Regular ocular examination is also necessary since desferrioxamine therapy can cause cataracts. Iron excretion induced by desferrioxamine is enhanced by concomitant administration of vitamin C.

If transfusion requirements are unreasonable splenectomy is indicated (1). Transfusion requirements can be reduced significantly following splenectomy. (1)

Alternatives to the conventional treatment described include bone marrow transplant (1) and the use of agents to augment the production of fetal haemoglobin.

With modern treatment patients with thalassaemia major usually survive to adult life.

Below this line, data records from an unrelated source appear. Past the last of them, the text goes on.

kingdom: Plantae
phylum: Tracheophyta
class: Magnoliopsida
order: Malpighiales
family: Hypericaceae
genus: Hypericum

Gene Therapy in beta thalassaemia (2):

  • involves the insertion of a vector containing the normal beta-globin or gamma-globin gene into haematopoietic stem cells to permanently produce normal red blood cells
  • gene editing and base editing involves the use of zinc finger nucleases, transcription activator-like nucleases and clustered regularly interspaced short palindromic repeats/Cas9 to either correct the causative mutation or else insert a single nucleotide variant that will increase foetal haemoglobin

Notes:

  • management (Thalassaemia intermedia)
    • these patients should be recognized and blood transfusions should not be used inappropriately (1)
    • close monitoring especially in the first 3-5 years is needed to identify thalassaemic features which may require regular transfusion therapy (1)
    • acute aneamia associated with infection or G6PD-deficiency can occur requiring transfusion but regular transfusions are not generally needed (1)
    • iron chelation maybe needed but regimes are less intense (1)
    • folic acid supplementation maybe needed as there is a relative folate deficiency (1)
    • patients with massive splenomegaly and hypersplenism are candidates for splenectomy (1)
    • masses causing compression of spinal cord or roots or causing pressure symptoms may require surgical treatment (1).